EXERCISE AIM: Give the data below again exactly, and drop each picture from it.

Camera geometry data:
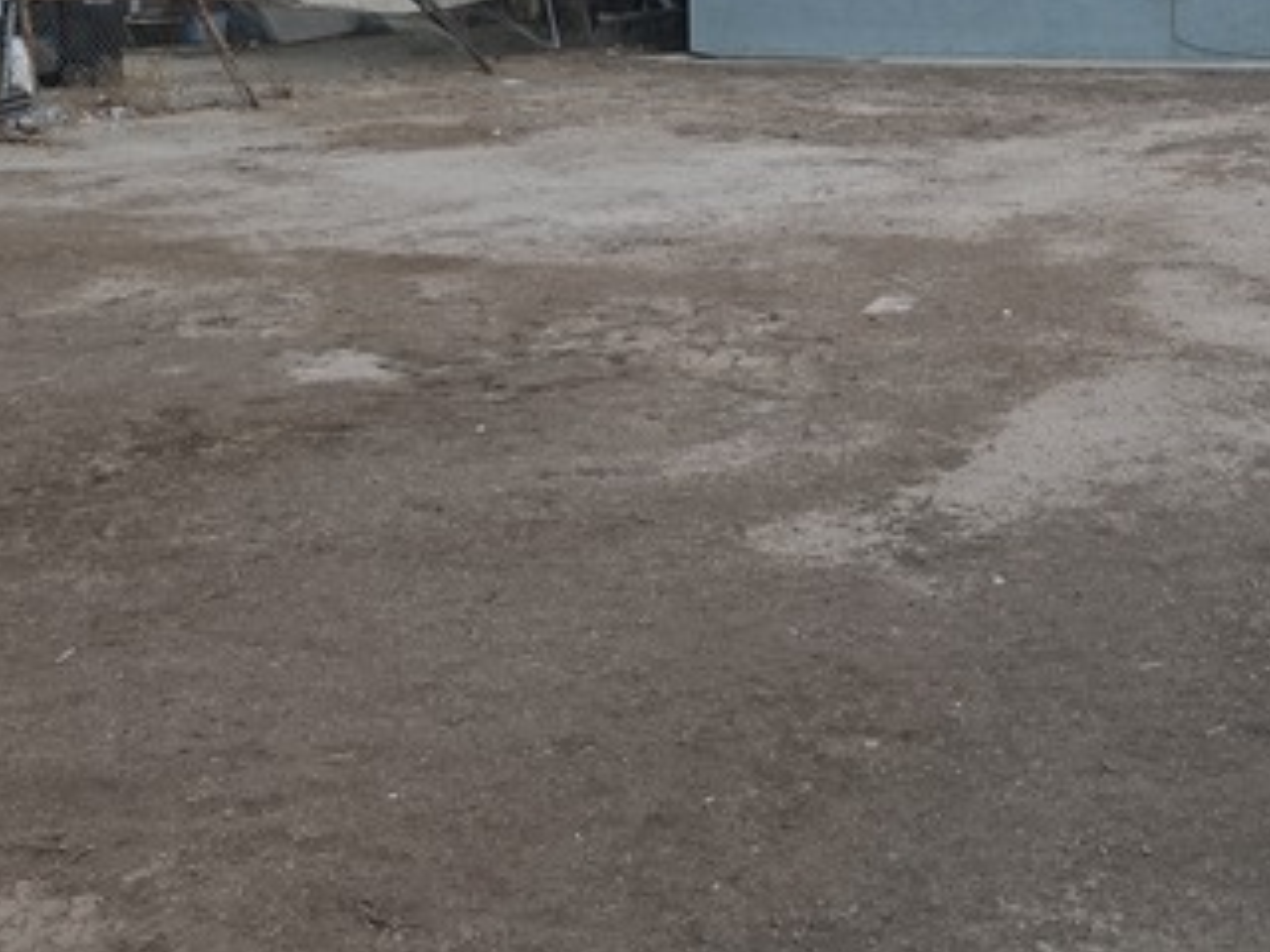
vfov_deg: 29.0
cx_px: 1030
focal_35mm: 48
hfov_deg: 38.1
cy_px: 83
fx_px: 1761
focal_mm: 6.3
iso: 250
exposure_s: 1/120
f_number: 1.7
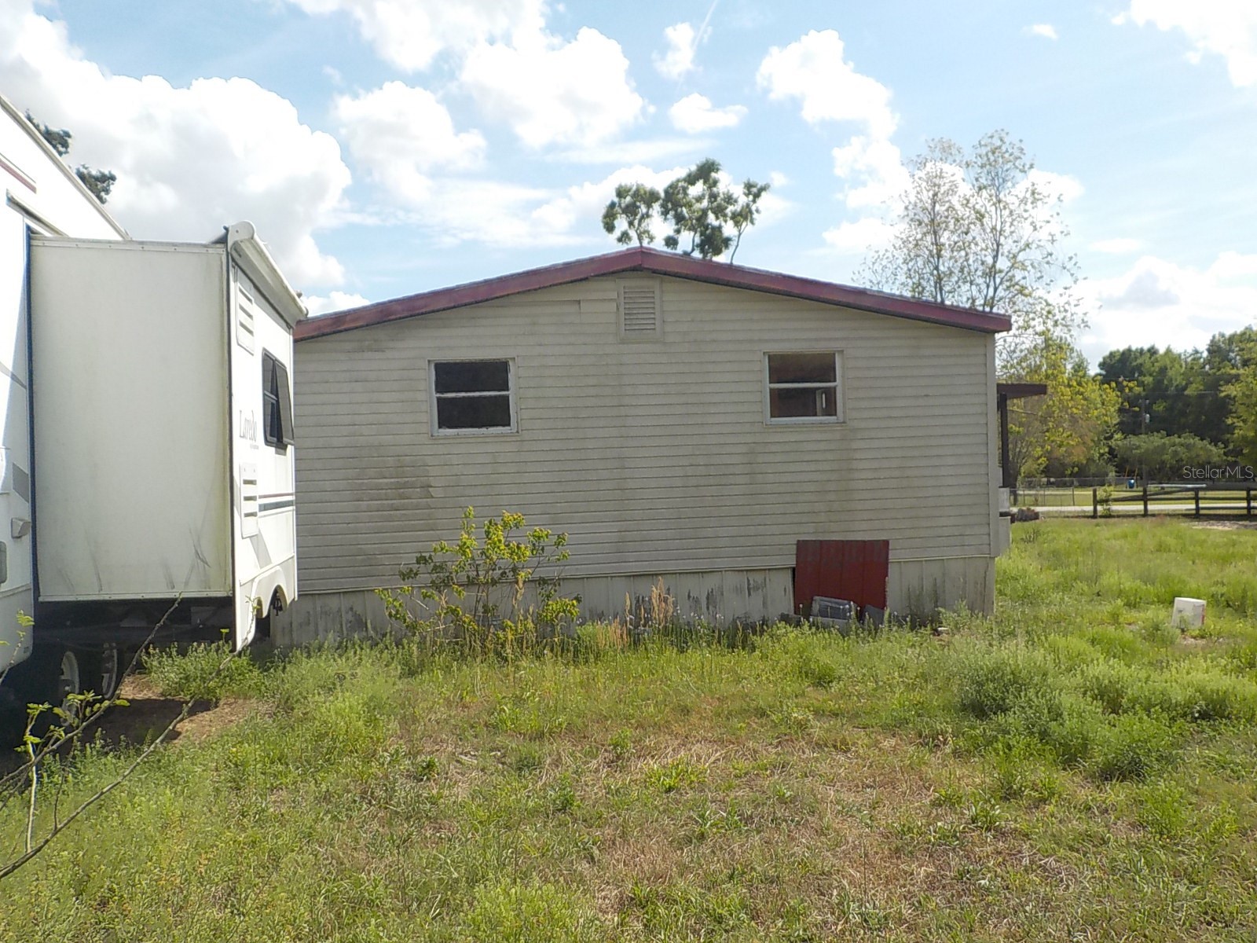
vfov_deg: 46.8
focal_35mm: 30
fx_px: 1089
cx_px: 628
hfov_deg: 60.0
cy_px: 472
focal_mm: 4.1
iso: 125
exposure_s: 1/1250
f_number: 3.3
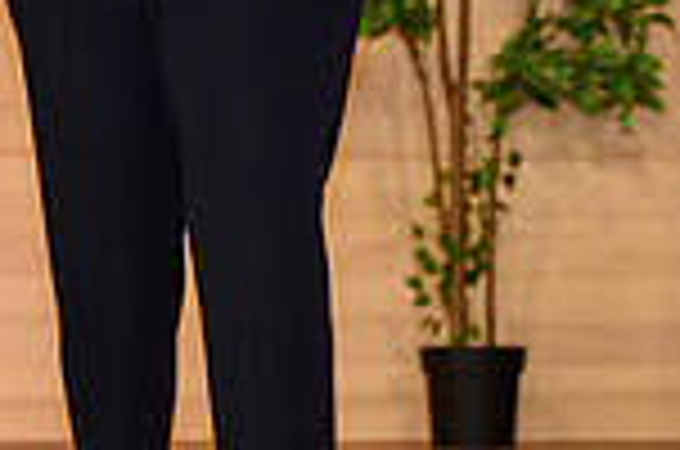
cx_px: -142
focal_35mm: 502
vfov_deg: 2.7
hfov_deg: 4.1
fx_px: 9462
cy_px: -206
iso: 2000
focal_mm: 110
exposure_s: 1/200
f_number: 5
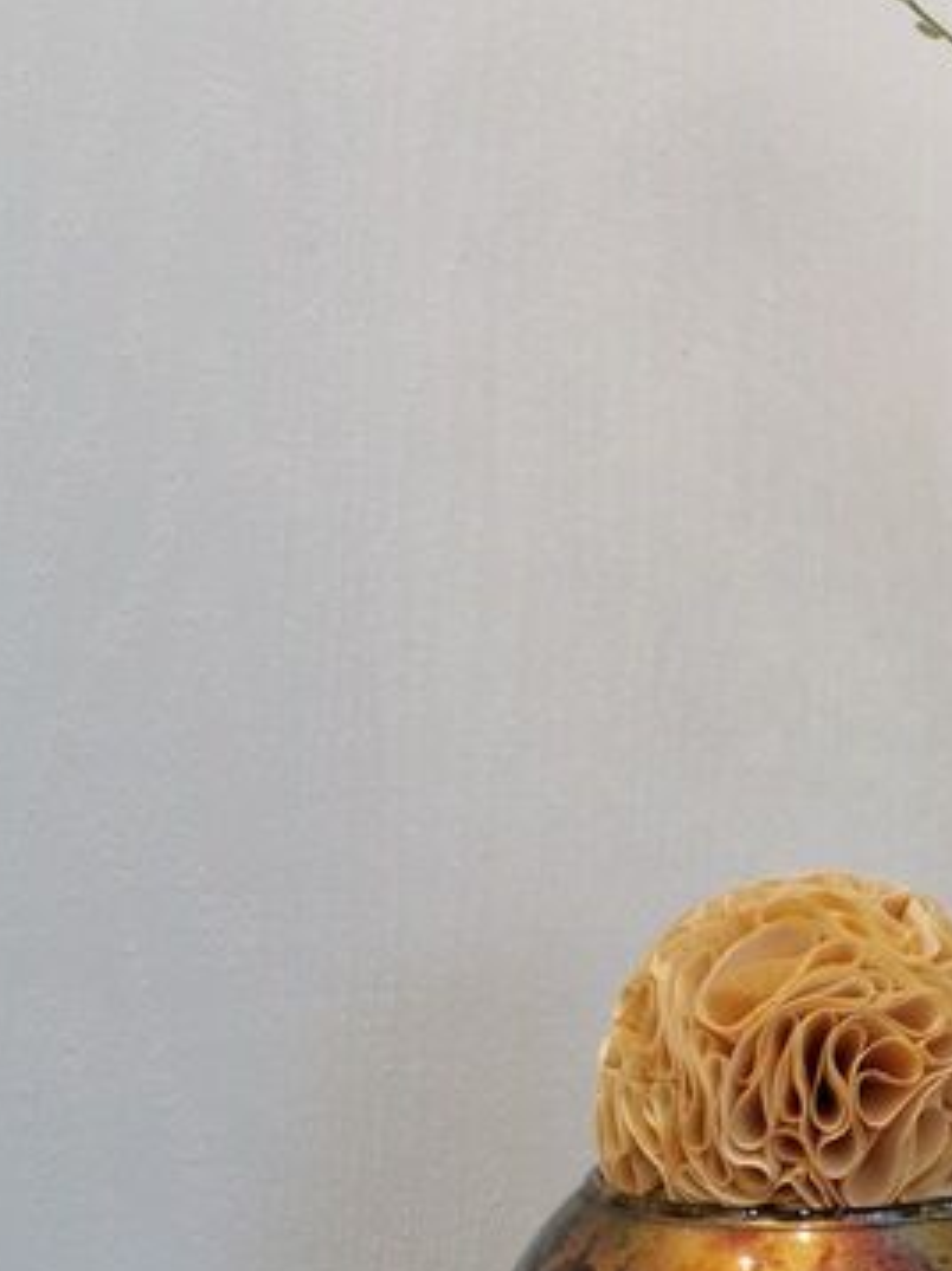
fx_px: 2129
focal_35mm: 58
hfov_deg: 24.3
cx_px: 909
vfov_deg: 33.2
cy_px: 724
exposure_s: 1/50
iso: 125
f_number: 1.8
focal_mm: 5.58
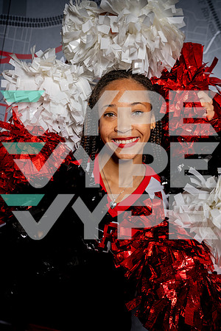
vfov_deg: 49.6
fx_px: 359
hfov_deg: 34.2
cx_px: 110
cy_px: 166
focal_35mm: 39
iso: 100
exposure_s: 1/250
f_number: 4.5
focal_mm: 39
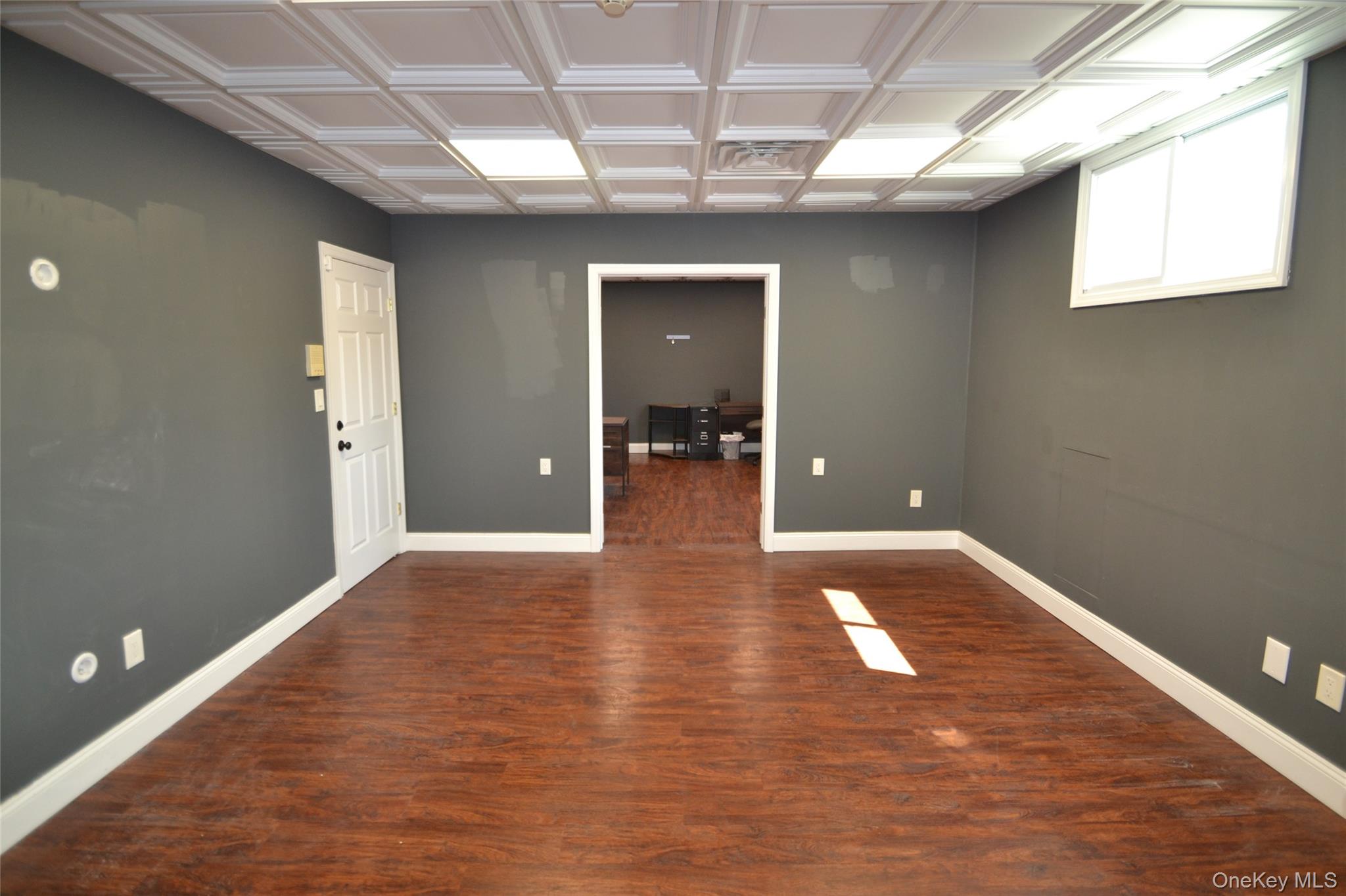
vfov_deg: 77.3
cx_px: 673
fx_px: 561
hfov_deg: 100.4
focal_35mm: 15
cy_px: 448
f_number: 4
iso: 400
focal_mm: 10
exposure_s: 1/60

RESPONSE:
vfov_deg: 29.0
cx_px: 1030
focal_35mm: 48
hfov_deg: 38.1
cy_px: 83
fx_px: 1761
focal_mm: 6.3
iso: 250
exposure_s: 1/120
f_number: 1.7
vfov_deg: 46.8
focal_35mm: 30
fx_px: 1089
cx_px: 628
hfov_deg: 60.0
cy_px: 472
focal_mm: 4.1
iso: 125
exposure_s: 1/1250
f_number: 3.3
cx_px: -142
focal_35mm: 502
vfov_deg: 2.7
hfov_deg: 4.1
fx_px: 9462
cy_px: -206
iso: 2000
focal_mm: 110
exposure_s: 1/200
f_number: 5
fx_px: 2129
focal_35mm: 58
hfov_deg: 24.3
cx_px: 909
vfov_deg: 33.2
cy_px: 724
exposure_s: 1/50
iso: 125
f_number: 1.8
focal_mm: 5.58
vfov_deg: 49.6
fx_px: 359
hfov_deg: 34.2
cx_px: 110
cy_px: 166
focal_35mm: 39
iso: 100
exposure_s: 1/250
f_number: 4.5
focal_mm: 39
vfov_deg: 77.3
cx_px: 673
fx_px: 561
hfov_deg: 100.4
focal_35mm: 15
cy_px: 448
f_number: 4
iso: 400
focal_mm: 10
exposure_s: 1/60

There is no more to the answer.